* **Task statement**:
Within these entries, which lines include the string "için"? Copy each one.

───

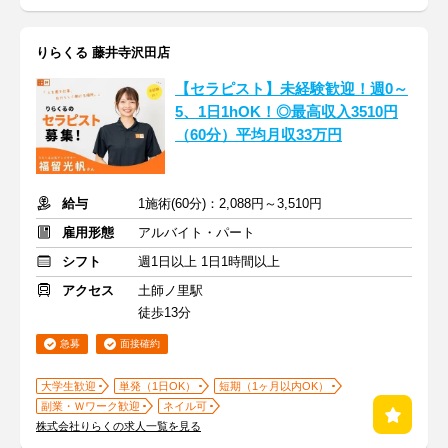
りらくる 藤井寺沢田店
【セラピスト】未経験歓迎！週0～
5、1日1hOK！◎最高収入3510円
（60分）平均月収33万円
給与
1施術(60分)：2,088円～3,510円
雇用形態
アルバイト・パート
シフト
週1日以上 1日1時間以上
アクセス
土師ノ里駅
徒歩13分
急募
面接確約
大学生歓迎
単発（1日OK）
短期（1ヶ月以内OK）
副業・Ｗワーク歓迎
ネイル可
株式会社りらくの求人一覧を見る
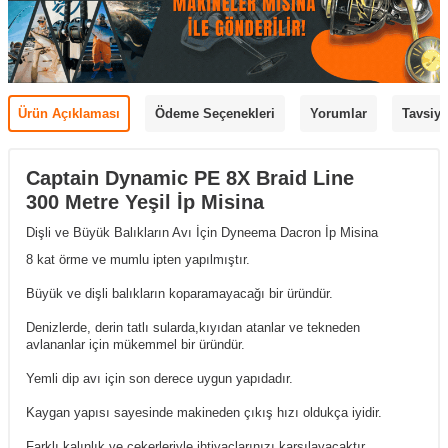
Ürün Açıklaması
Ödeme Seçenekleri
Yorumlar
Tavsiye
Captain Dynamic PE 8X Braid Line
300 Metre Yeşil İp Misina
Dişli ve Büyük Balıkların Avı İçin Dyneema Dacron İp Misina
8 kat örme ve mumlu ipten yapılmıştır.
Büyük ve dişli balıkların koparamayacağı bir üründür.
Denizlerde, derin tatlı sularda,kıyıdan atanlar ve tekneden
avlananlar için mükemmel bir üründür.
Yemli dip avı için son derece uygun yapıdadır.
Kaygan yapısı sayesinde makineden çıkış hızı oldukça iyidir.
Farklı kalınlık ve çekerleriyle ihtiyaçlarınızı karşılayacaktır.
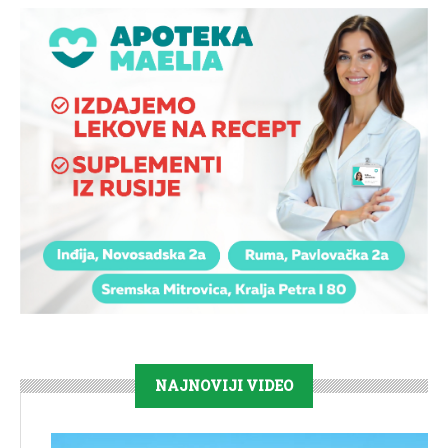
NAJNOVIJI VIDEO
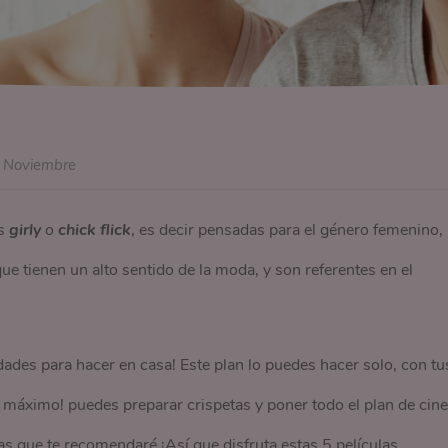
e Noviembre
as
girly
o
chick flick
, es decir pensadas para el género femenino,
ue tienen un alto sentido de la moda, y son referentes en el
idades para hacer en casa! Este plan lo puedes hacer solo, con tu
o máximo! puedes preparar crispetas y poner todo el plan de cine
las que te recomendaré ¡Así que disfruta estas 5 películas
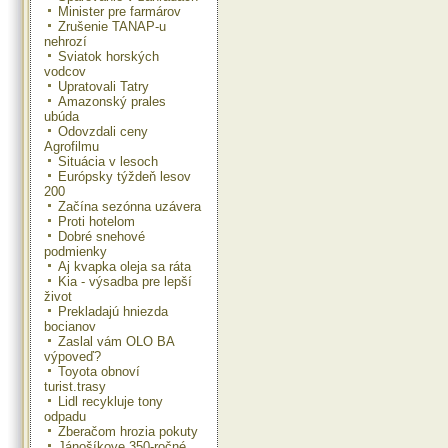
Minister pre farmárov
Zrušenie TANAP-u
nehrozí
Sviatok horských
vodcov
Upratovali Tatry
Amazonský prales
ubúda
Odovzdali ceny
Agrofilmu
Situácia v lesoch
Európsky týždeň lesov
200
Začína sezónna uzávera
Proti hotelom
Dobré snehové
podmienky
Aj kvapka oleja sa ráta
Kia - výsadba pre lepší
život
Prekladajú hniezda
bocianov
Zaslal vám OLO BA
výpoveď?
Toyota obnoví
turist.trasy
Lidl recykluje tony
odpadu
Zberačom hrozia pokuty
Jánošíkove 350-ročné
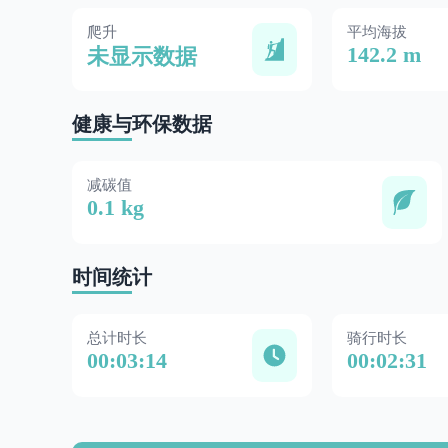
爬升
平均海拔
142.2 m
未显示数据
健康与环保数据
减碳值
0.1 kg
时间统计
总计时长
骑行时长
00:03:14
00:02:31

───

* **Answer below**:
avlananlar için mükemmel bir üründür.
Yemli dip avı için son derece uygun yapıdadır.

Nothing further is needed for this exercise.